Face à la crise agricole, les réponses évasives du monde politique

Soyez-en certain : les agriculteurs, les politiques les ont compris. A la question «Comprenez-vous cette colère ?», c’est l’unanimité. Florilège : «Oui, je comprends cette colère, je comprends ce qu’il se passe» (Jean-Vincent Placé, nouveau secrétaire d’Etat, lundi, sur France 2) ; «La colère agricole, on ne peut que la comprendre» (Florian Philippot, interrogé par Public Sénat) ; «Mais comment ne pas la comprendre ?» (David Cormand, secrétaire national intérimaire d’Europe Ecologie-les Verts) ; le député LR Christian Jacob évoque une crise «qui dure et d’une violence inouïe pour les producteurs».

Multipliant les pistes de recherche, les représentants politiques présents ce matin dans les médias ont pourtant peiné à avancer des propositions consistantes et détaillées pour tirer le secteur agricole d’une crise profonde.

Alors que les agriculteurs, «débordés par la paperasse», dénoncent notamment des «contraintes administratives insupportables», le néo-secrétaire d’Etat en charge de la Réforme de l’Etat et de la Simplification, Jean-Vincent Placé, fait partie des mieux placés pour aider les agriculteurs.

Pour l’ancien président du groupe écologiste au Sénat, «le cœur du débat» se situe dans «la crise de production, de surproduction, et donc la baisse de prix des cours mondiaux».

S’il n’explique pas comment la France pourrait faire entendre sa voix sur le sujet, Jean-Vincent Placé semble convaincu que les progrès viendront des réformes déjà initiées par le gouvernement : «Il y a des solutions nationales ; elles ont été mises en place par le Premier ministre et par Stéphane Le Foll [ministre de l’Agriculture]. C’est la question des aides d’urgence – 700 millions [d’euros, à l’été 2015, ndlr], c’est la question de la baisse des cotisations sociales et c’est aussi l’accélération du paiement des aides. […] La réalité, c’est la parole politique, ce sont les actes et dans quels délais on peut essayer d’aider ceux qui sont en difficulté.» Une interprétation visiblement à rebours de celle des agriculteurs qui, après François Hollande samedi, ont réservé un accueil glacial à Manuel Valls lundi.

«Traité transatlantique»

Prompt à fustiger «les responsables politiques de droite et de gauche [qui] arpentent ce salon pour ne rien annoncer de nouveau», Florian Philippot n’a pour autant, lui non plus, pas apporté davantage de réponses précises à la crise actuelle.

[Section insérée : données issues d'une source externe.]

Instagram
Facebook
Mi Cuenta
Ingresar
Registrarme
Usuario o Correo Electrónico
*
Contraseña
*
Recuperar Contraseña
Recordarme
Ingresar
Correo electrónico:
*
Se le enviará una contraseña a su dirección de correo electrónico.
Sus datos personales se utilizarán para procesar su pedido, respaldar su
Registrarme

Au cours de neuf minutes d’interview consacrées à la seule question agricole, le vice-président du Front national a largement pointé du doigt – outre l’action des gouvernements successifs – le rôle de «Bruxelles», «la suppression des quotas laitiers» et le «traité transatlantique». Mais, en panne de solutions, il n’oppose qu’un hypothétique «coup de pouce à la production française» via la «mise en place d’un patriotisme agricole» dont il ne précise pas les modalités.

(à partir de 0’40 » sur la vidéo)


Pour sa part, David Cormand reconnaît que son parti, Europe Ecologie-les Verts, peine à se faire entendre du monde paysan : «Il y a parfois une incompréhension entre le projet écologiste et celles et ceux qu’il pourrait aider. Pourquoi ? Parce qu’il y a des inerties dans la société […] et, pour des gens qui sont déjà prisonniers d’un système et qui le vivent mal, leur dire en plus de changer, c’est très dur à entendre.»

Au micro de France Info, David Cormand a appelé à «un deal gagnant-gagnant avec les agriculteurs», qui permettrait la transition «d’une agriculture industrielle à une agriculture paysanne», sans davantage de précisions. Et de répéter : «Le salut n’est que dans le changement.»

(à partir de 2’15 » sur la vidéo)

Plusieurs fronts

Pour penser le renouveau de l’agriculture française, y aurait-il finalement mieux placé que Christian Jacob ? Le président du groupe Les Républicains à l’Assemblée nationale, lui-même ancien exploitant agricole, était l’invité de France Inter ce matin.

S’il a parfaitement résumé la situation à travers son cas personnel (le lait se vendait plus cher dans les années 80 qu’actuellement, alors que les charges se sont depuis multipliées pour les producteurs), noté le manque de réactivité du gouvernement face à la crise, le député de Seine-et-Marne est pourtant resté aussi flou que ses homologues.

Peut-être parce qu’il n’y a, dans l’immédiat, pas de solution claire et simple à apporter aux agriculteurs ? «Il n’y a pas la réponse clé qui va permettre de tout résoudre, et donc il y a plusieurs fronts. Il faut effectivement agir sur le plan national, sur le plan européen, sur la préparation des accords internationaux… Et tout ça justifie effectivement une explosion des agriculteurs et un sentiment de détresse affreux.»